Task requirements =>
1 - In the airport article, rewrite the passage between "William R. Pogue Municipal Airport , also" and "native of Oklahoma.", inclusive, substituting "public-use" for "public use".
2 - List every field label in the Summary section of the airport article.

- IATA: none; ICAO: KOWP; FAA LID: OWP;

Summary
- Airport type: Public
- Owner: City of Sand Springs
- Serves: Sand Springs, Oklahoma
- Elevation AMSL: 892 ft / 272 m
- Coordinates: 36°10′31″N 096°09′07″W﻿ / ﻿36.17528°N 96.15194°W

Map
- OWP Location of airport in OklahomaOWPOWP (the United States)

Runways
| Direction | Length |  | Surface |
| ft | m |
| 17/35 | 5,799 | 1,768 | Asphalt |

Statistics (2012)
- Aircraft operations: 30,000
- Based aircraft: 51
- Source: Federal Aviation Administration

= William R. Pogue Municipal Airport =

William R. Pogue Municipal Airport , also known as Pogue Airport, is a public use airport in Osage County, Oklahoma, United States. It is owned by the City of Sand Springs and located three nautical miles (6 km) northwest of its central business district. The airport is named after the astronaut William Reid Pogue (1930-2014), a native of Oklahoma.

Record set =>
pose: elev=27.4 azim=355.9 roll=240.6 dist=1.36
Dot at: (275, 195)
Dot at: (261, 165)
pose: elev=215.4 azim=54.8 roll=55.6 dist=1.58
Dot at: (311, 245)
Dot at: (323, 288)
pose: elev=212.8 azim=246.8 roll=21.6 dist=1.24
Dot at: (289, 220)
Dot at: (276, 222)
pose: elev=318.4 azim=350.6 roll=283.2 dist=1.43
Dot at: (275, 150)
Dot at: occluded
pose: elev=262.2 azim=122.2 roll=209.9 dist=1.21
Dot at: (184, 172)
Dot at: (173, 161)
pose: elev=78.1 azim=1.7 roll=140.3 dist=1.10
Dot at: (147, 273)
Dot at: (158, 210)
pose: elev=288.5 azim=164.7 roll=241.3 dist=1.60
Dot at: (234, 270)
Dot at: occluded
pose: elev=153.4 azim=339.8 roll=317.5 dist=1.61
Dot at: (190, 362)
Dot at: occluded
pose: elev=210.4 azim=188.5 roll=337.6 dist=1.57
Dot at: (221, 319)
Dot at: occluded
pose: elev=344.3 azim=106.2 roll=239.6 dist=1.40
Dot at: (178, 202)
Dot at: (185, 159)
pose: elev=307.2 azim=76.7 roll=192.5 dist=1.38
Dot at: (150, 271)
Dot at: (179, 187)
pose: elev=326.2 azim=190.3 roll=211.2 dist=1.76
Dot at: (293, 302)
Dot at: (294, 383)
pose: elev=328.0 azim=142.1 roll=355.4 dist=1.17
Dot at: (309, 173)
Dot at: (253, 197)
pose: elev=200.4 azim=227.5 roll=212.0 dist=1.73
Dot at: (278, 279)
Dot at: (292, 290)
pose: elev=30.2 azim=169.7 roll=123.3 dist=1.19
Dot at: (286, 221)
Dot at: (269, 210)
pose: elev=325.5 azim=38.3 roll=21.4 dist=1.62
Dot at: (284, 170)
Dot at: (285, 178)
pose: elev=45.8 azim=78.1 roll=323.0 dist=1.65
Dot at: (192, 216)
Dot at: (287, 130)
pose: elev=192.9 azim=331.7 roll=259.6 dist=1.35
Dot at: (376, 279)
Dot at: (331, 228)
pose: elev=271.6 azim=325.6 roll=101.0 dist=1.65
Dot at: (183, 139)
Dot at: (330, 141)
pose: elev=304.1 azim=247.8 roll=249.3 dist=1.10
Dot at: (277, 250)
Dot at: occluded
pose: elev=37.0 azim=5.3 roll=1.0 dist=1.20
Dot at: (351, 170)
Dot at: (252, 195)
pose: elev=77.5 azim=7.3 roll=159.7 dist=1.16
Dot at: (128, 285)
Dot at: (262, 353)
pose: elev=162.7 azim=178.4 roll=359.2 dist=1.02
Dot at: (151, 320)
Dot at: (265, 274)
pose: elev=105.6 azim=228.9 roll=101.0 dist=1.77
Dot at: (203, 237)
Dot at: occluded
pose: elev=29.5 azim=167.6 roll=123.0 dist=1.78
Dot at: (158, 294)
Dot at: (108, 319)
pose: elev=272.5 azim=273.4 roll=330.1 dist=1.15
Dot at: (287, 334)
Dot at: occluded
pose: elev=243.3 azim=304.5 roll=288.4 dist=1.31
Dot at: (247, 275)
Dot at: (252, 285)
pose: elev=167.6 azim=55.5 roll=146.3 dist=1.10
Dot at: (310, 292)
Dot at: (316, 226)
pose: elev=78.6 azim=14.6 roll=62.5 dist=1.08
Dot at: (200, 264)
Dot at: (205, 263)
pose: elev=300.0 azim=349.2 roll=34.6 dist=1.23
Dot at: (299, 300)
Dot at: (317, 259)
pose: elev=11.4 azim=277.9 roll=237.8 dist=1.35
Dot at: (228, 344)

Replies =>
1 -
William R. Pogue Municipal Airport , also known as Pogue Airport, is a public-use airport in Osage County, Oklahoma, United States. It is owned by the City of Sand Springs and located three nautical miles (6 km) northwest of its central business district. The airport is named after the astronaut William Reid Pogue (1930-2014), a native of Oklahoma.

2 - Airport type; Owner; Serves; Elevation AMSL; Coordinates